As you might have noticed, I have a minor obsession with dragons. I blame Sean Connery. And, because I can never leave anything alone, I got to wondering about the practical details of a dragon’s life. I’ve already talked about breathing fire. I’m not so sure about flight, but hell, airplanes fly, so it might be possible.

But I’ll worry about dragon flight later. Right now, I’m worried about metabolism. Just how many Calories would a dragon need to stay alive? And is there any reasonable way it could get that many?
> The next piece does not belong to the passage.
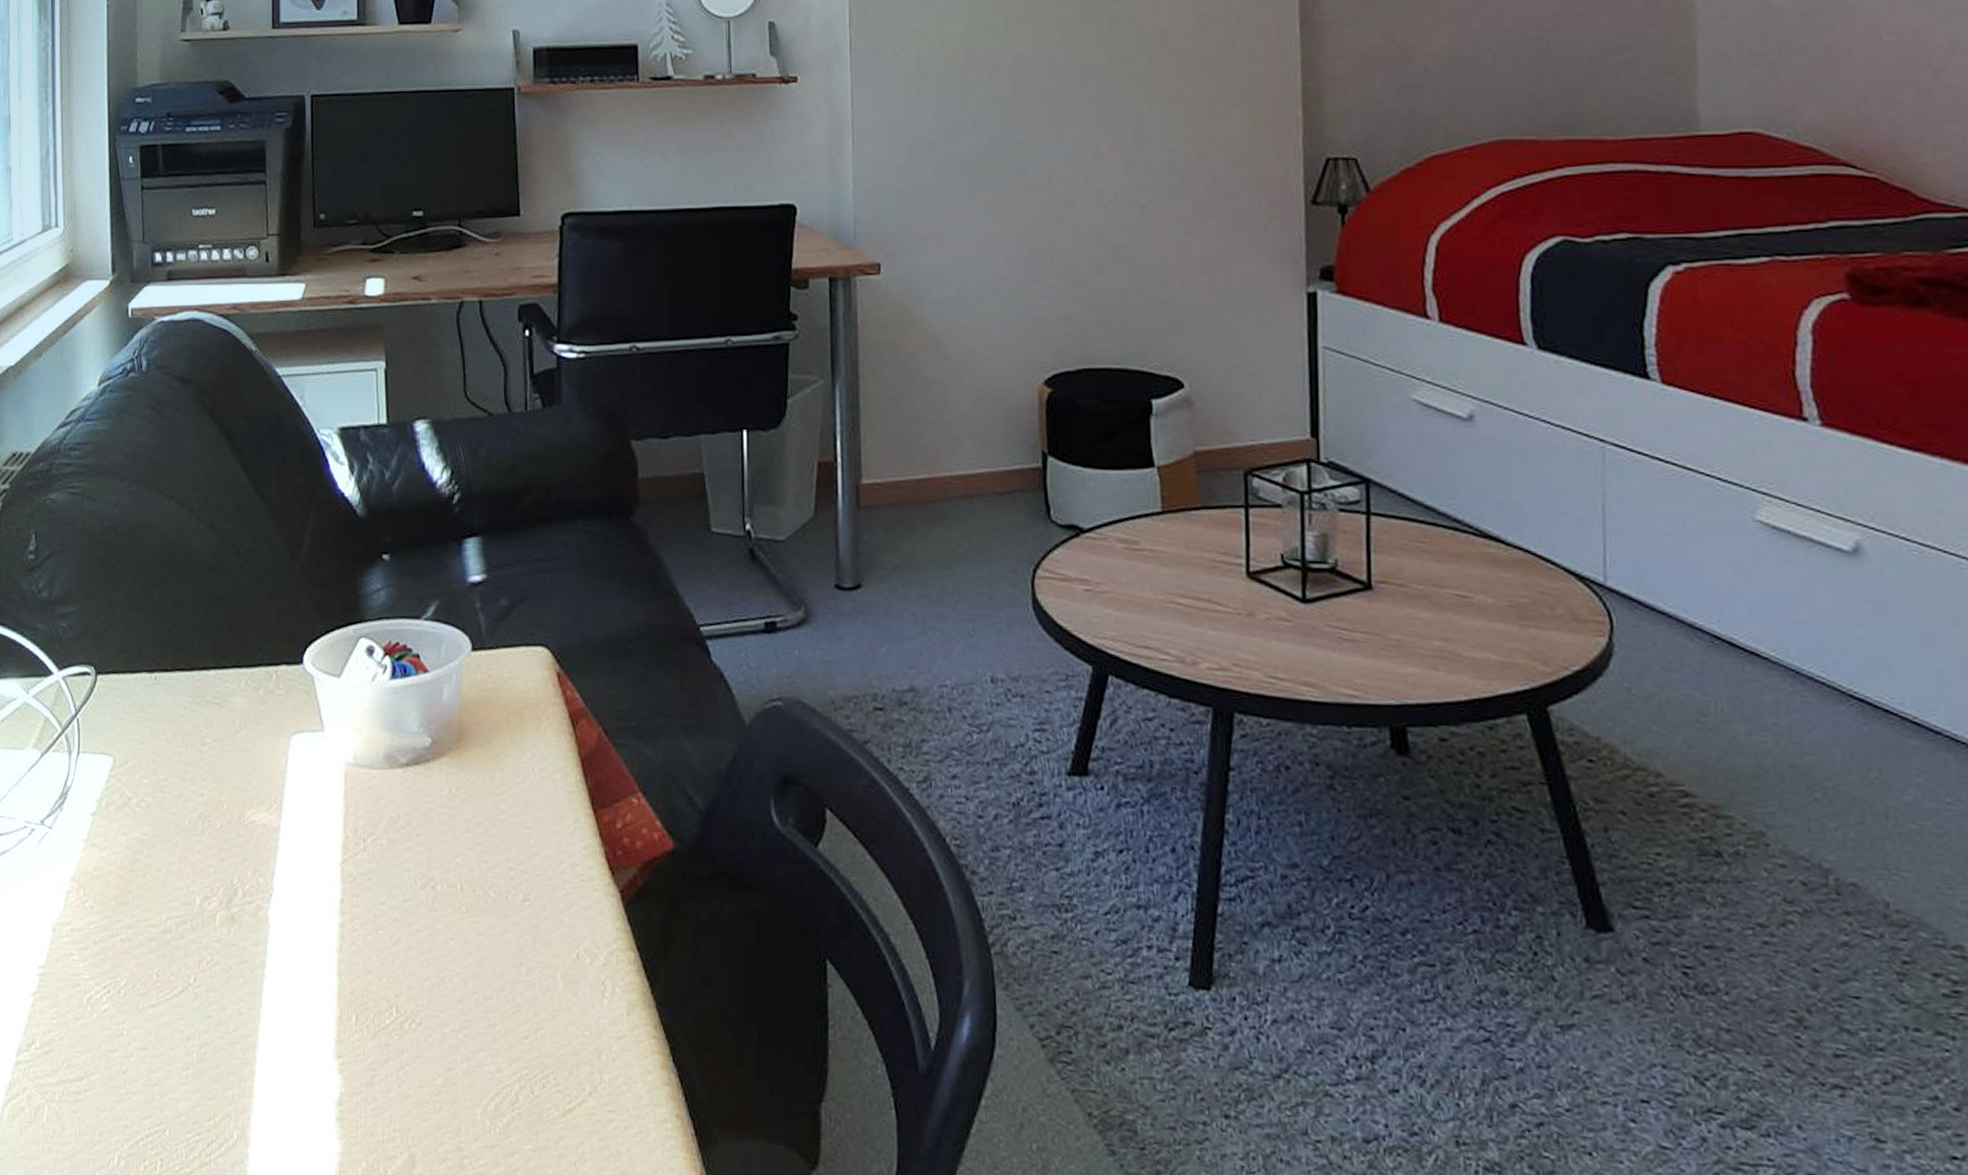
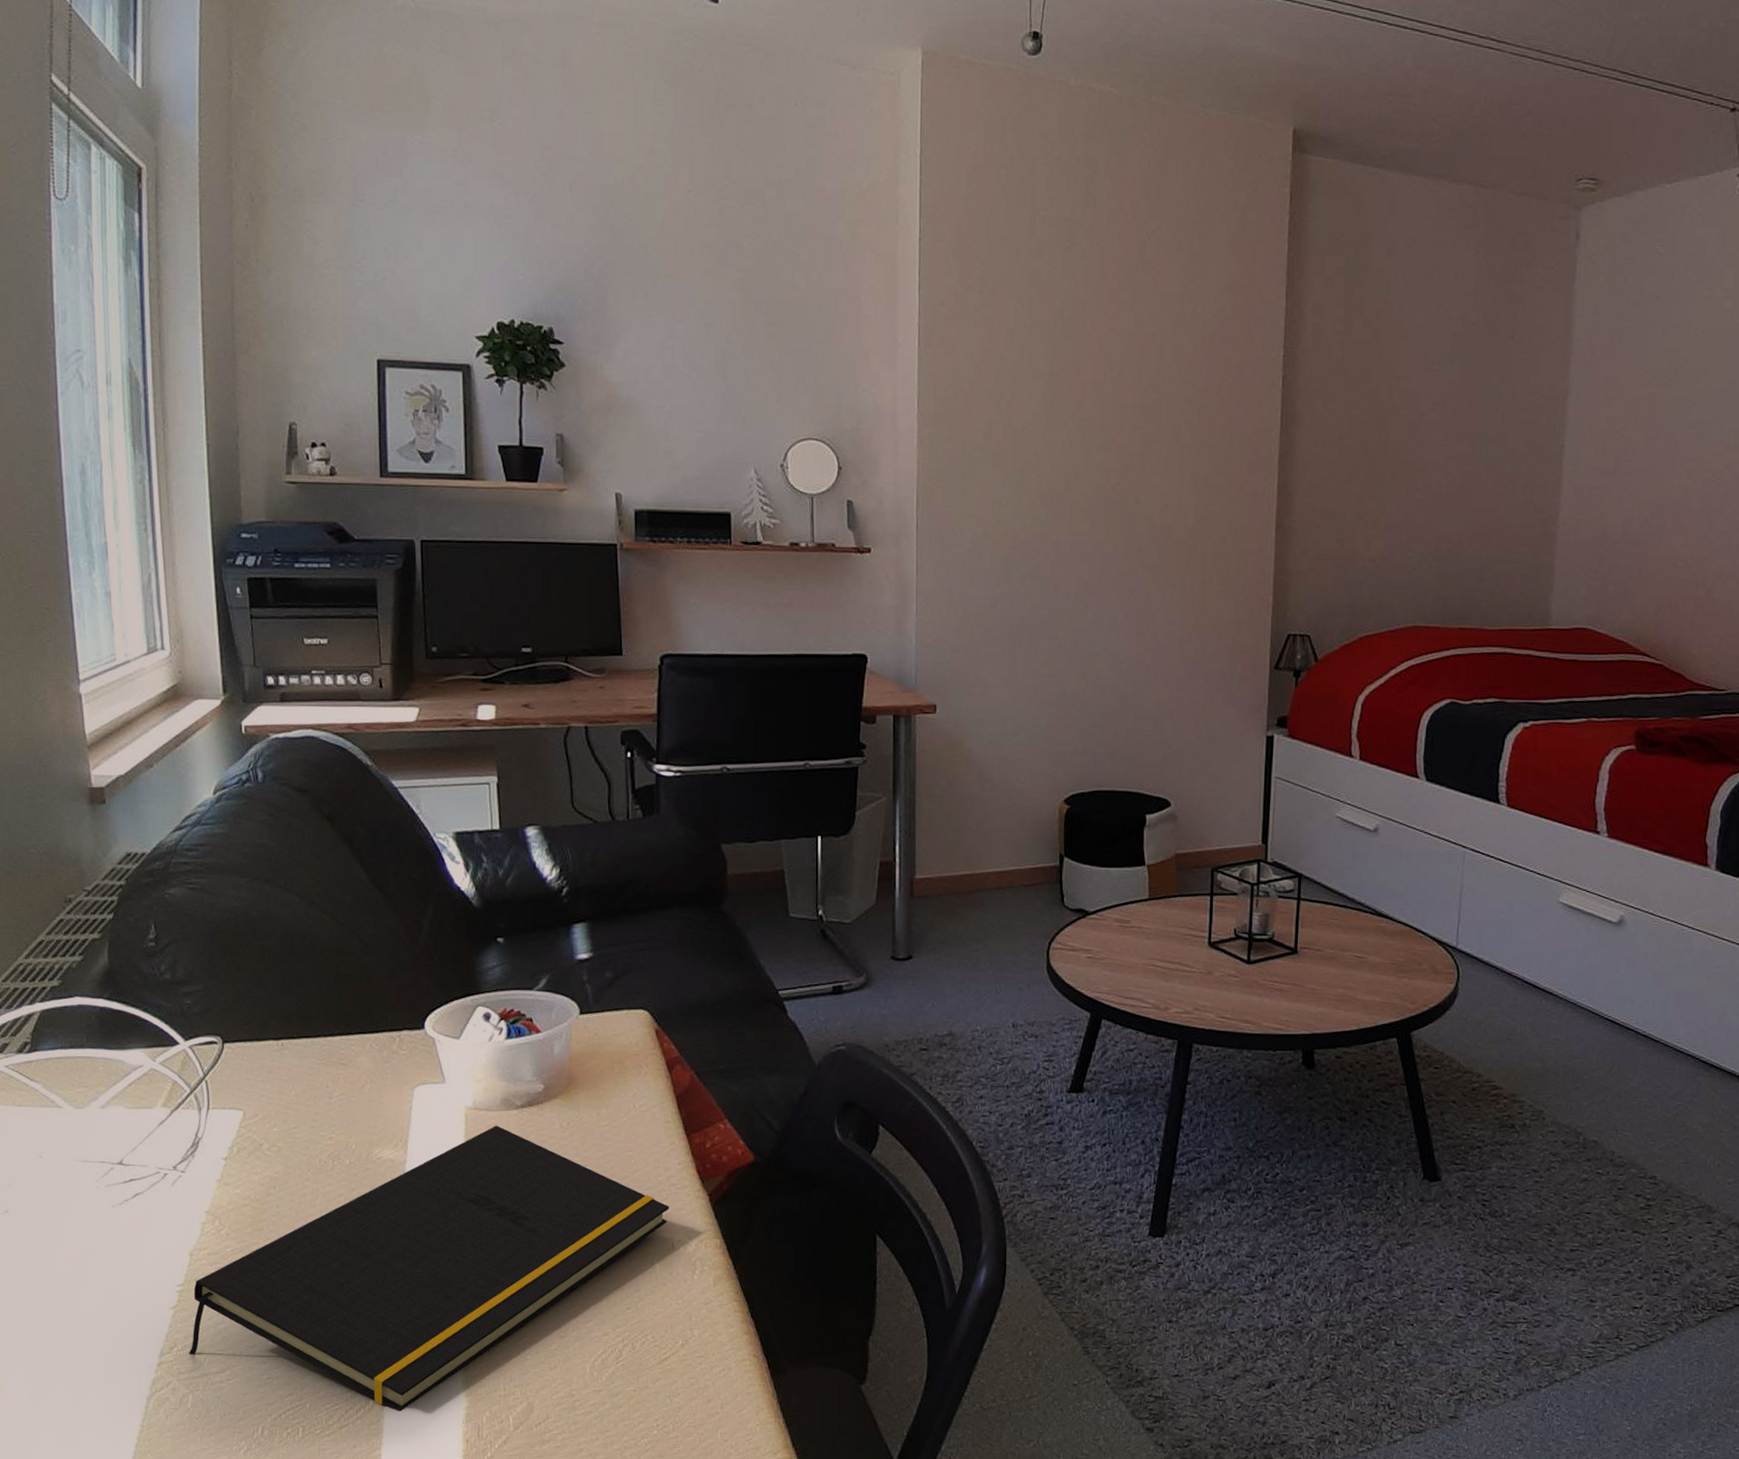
notepad: none [46,787,574,1151] -> present [189,1125,670,1411]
Well, there’s more than one type of dragon. There are dragons small enough to perch on your shoulder (way cooler than a parrot), and there are dragons the size of horses, and there are dragons the size of cathedrals (Smaug again), and there are, apparently, dragons in Tolkein’s universe that stand taller than the tallest mountains. Here’s a really well-done size reference, from the blog of writer N.R. Eccles-Smith:

dragon-size-full-chart

The only downside is that there’s no numerical scale. There is, however, a human. And, if you know my thought experiments, you know that, no matter what age, sex, or race, human beings are always exactly 2 meters tall. Therefore, the dragons I’ll be considering range in size from 0.001 meters (a hypothetical milli-dragon), 1 meter (Spyro, number 3, purple in the image) to 40 meters (Smaug, number 11), and then beyond that to 1,000 meters, and then beyond to the absolutely ludicrous.